Defaults? Depend on it.

The lead financial story January 20th's USA Today was headlined "Are corporate defaults set to rise?"


My answer, before reading, was: of course. As are government defaults - directly, at municipal and possibly state levels, by currency devaluation via printing money at the federal level. As are personal defaults, via rising numbers of home mortgage walk-aways and bankruptcies.


But since it's private sector business that creates real jobs, let's narrow the consideration here to the subject of the article, corporate defaults.


Five U.S. companies and six globally have already defaulted on their debt in 2012, suggesting a pace of more than 60 to come this year vs. the 39 in 2011. While Chapter 11 reorganization filings have been dropping since a peak in 2009, outright defaults have risen and are now, according to the experts quoted in this article, likely to leap. Why? And what does it say about a bigger picture?


The experts pointed to endless borrowing, unmanageable debt and rising debt service and borrowing costs for the weakest. I would also point to a broad surrender to recession by many businesses in every consumer sector, reflected in their price cutting, discounting, limited time special offers and the related sacrifice of profitability for activity. And I would point to the costs and feared costs of Obamacare and other fast expanding government regulatory interference and compliance costs. There is also the giant sucking sound emanating from your I-pad, smart-phones and laptops, where entire businesses and massive quantities of jobs are disappearing - Borders' and Kodak's bankruptcies are good examples.


There are adverse marketplace forces, oppressive regulatory interferences and burdens, this administration's dramatic reduction in available consumer dollars, all converging. Any business on thin ice, essentially operating on debt and constant borrowing rather than profit and living within its means will prove unable to defend itself against these converging forces.

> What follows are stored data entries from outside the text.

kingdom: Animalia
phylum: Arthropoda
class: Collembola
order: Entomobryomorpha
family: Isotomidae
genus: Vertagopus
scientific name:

So, yes, it seems to me that a rise in big corporations' bankruptcies and debt defaults and shareholder wipe-outs is inevitable.


Less reported on, less easily seen, the even bigger number of small businesses defaulting on their debts, closing their doors, sending proprietors and employees alike to the unemployment rolls. This is a story told in scattered fashion, mostly by local news outlets covering the demise of some local shop or small manufacturer, and never put together as a national media story. When a Kodak dies, it is national news. But when a mom n' pop camera store in Boise shuts down after three generations, and a handful lose jobs, that's not going to make The Wall Street Journal or CNN. But a few hundreds of those do add up. This is what's going on.

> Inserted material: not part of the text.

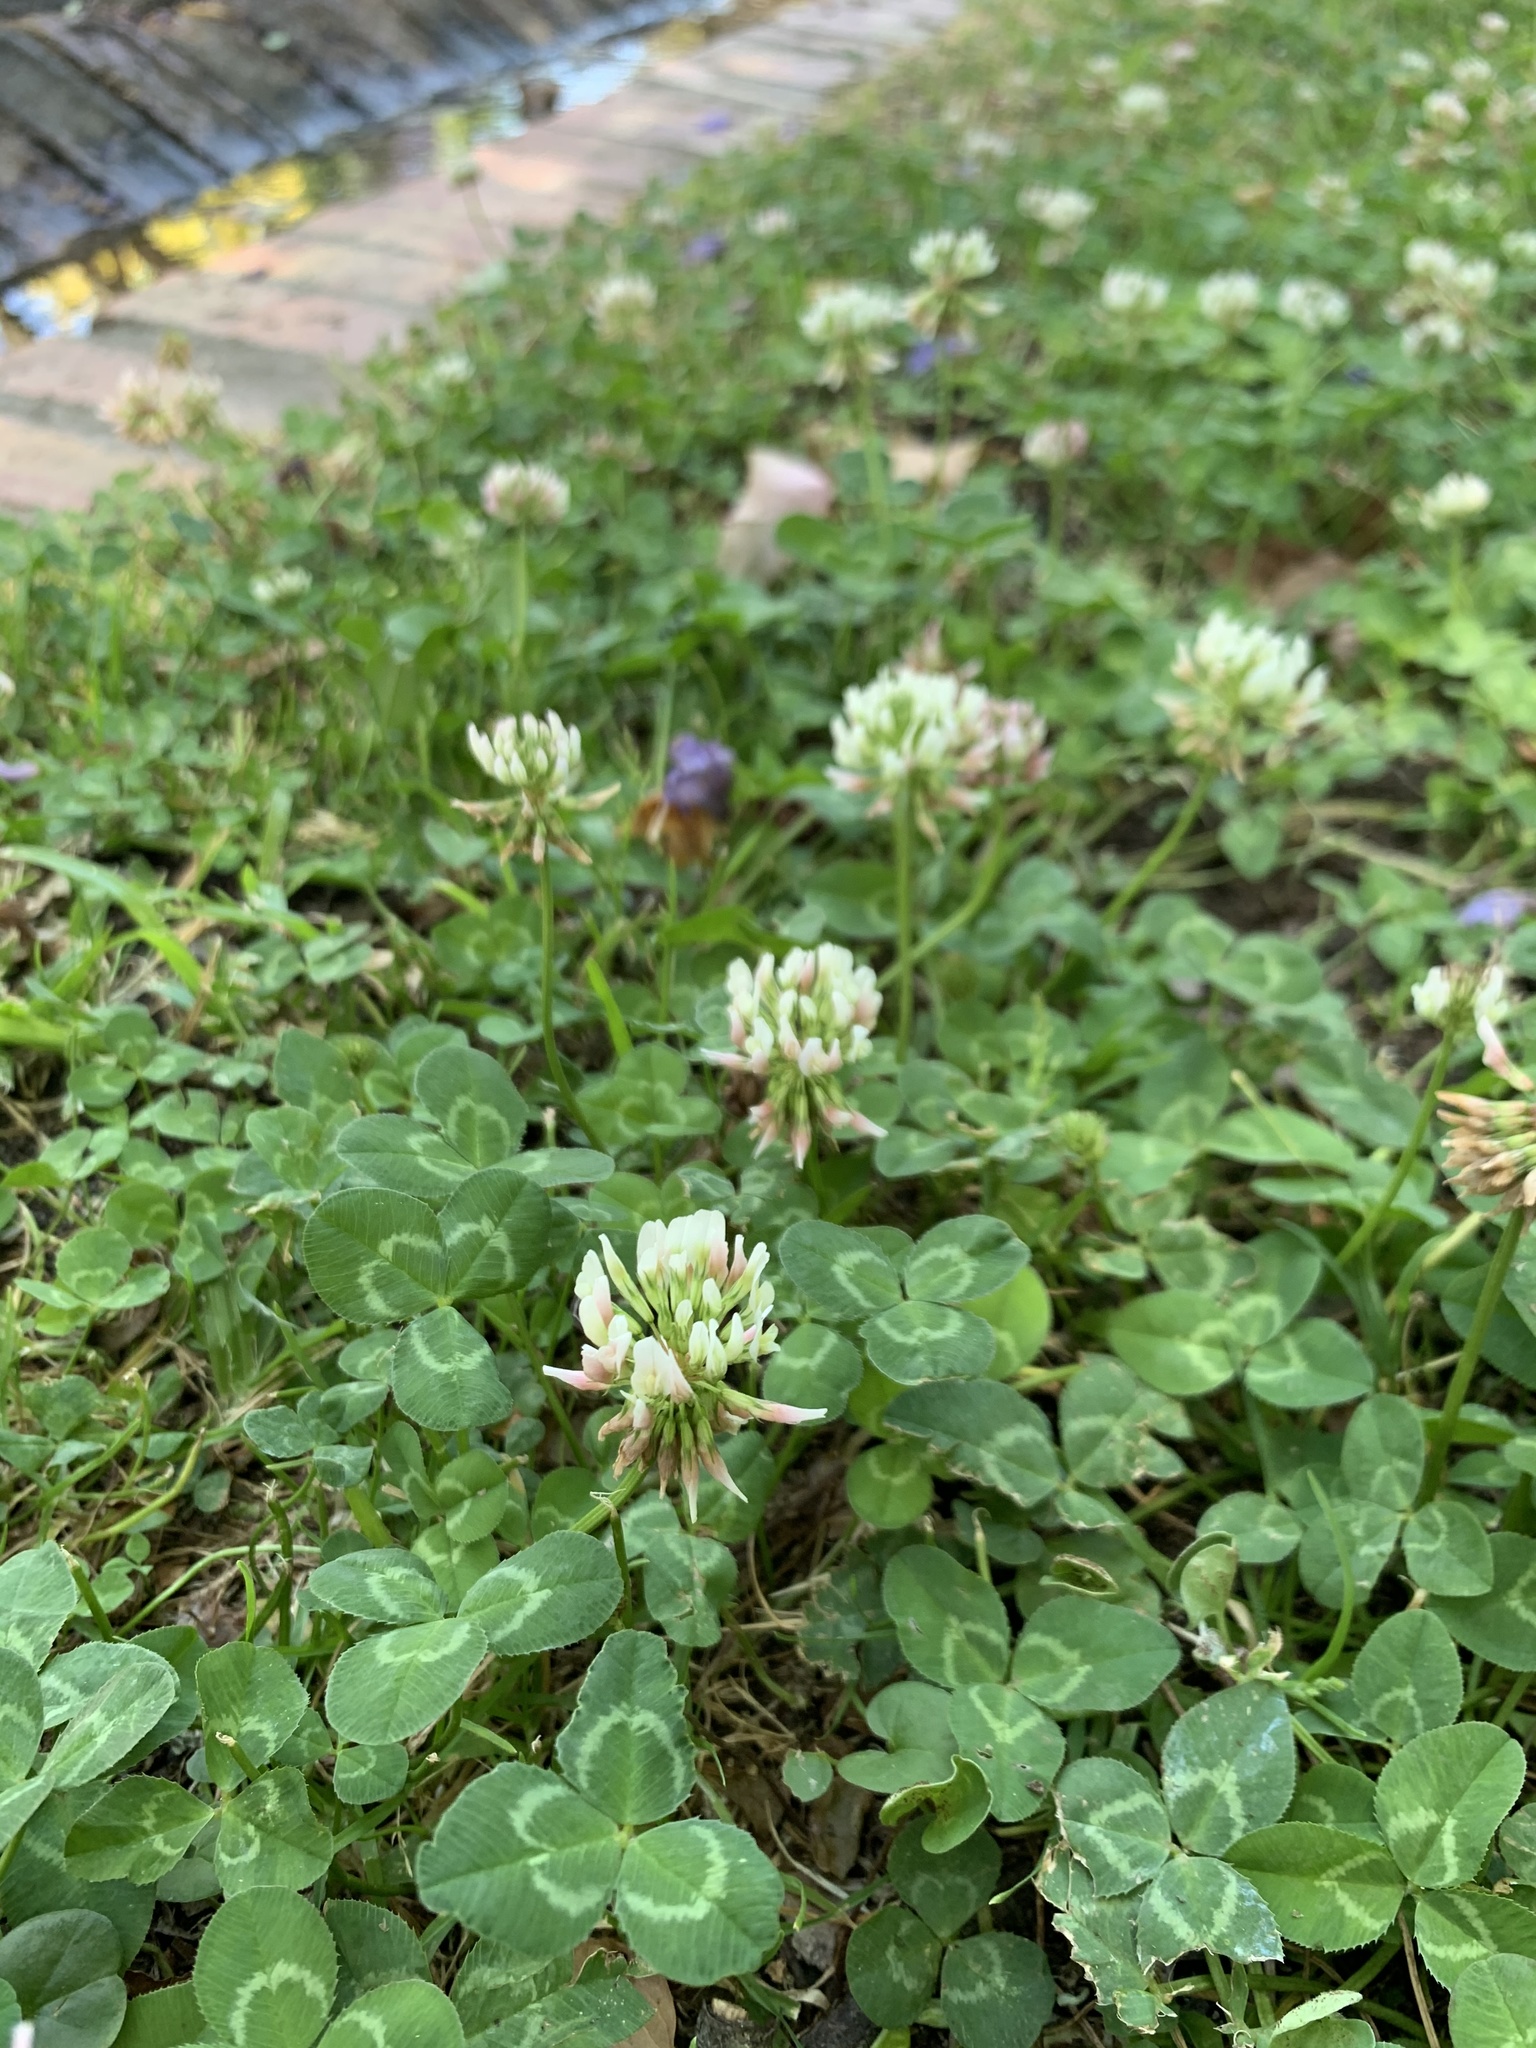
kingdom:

A survey reported January 23rd on Fox, Fox Business and other outlets has two-thirds of businesses forecasting no new job creation and no new hiring for at least the first half of 2012. Analysts ruefully said that none are hiring ahead of demand. And they won't.

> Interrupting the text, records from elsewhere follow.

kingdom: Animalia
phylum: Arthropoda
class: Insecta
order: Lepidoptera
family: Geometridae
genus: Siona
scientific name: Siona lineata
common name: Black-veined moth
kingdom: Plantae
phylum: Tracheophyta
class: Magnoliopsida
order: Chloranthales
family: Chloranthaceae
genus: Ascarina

But demand is staying in doldrums. The Obama approach has methodically drained consumer spending capability from the economy in many ways. Retirees, seniors and other fixed income investors have been locked in at, essentially, zero yield on their savings for years, thus they have less to spend. Every family with an unemployed member has less to spend. Every small business owner with less revenue (or that is sacrificing profit for revenue) has less to spend as someone else's customer. Every person getting tossed out of health care coverage to go it alone thanks to Obamacare faces large leaps in insurance premiums or deductibles, and thus has less to spend.


Space permitting, I could go on. The lifeblood of the economy is being drained from it through many wounds. And Obama is busy doing exactly what Woody Allen once accused his financial advisor of doing - "My money manager managed my money until there was no money left to manage."


Every sane person knows, if anybody from the government arrives 'to help you,' it's best to pile furniture against the door to block his entry. This week, expressed in pronouncements in his state of the union address, the president is purportedly turning his energies to helping the shrinking middle class. They should fear his help. He has been of no help to anybody but a few cronies and puppet-masters so far - why should the middle class trust in different treatment?


Unless and until government is withdrawn to great extent from meddling, managing, and interfering with this economy, it's going to stay sick and get sicker.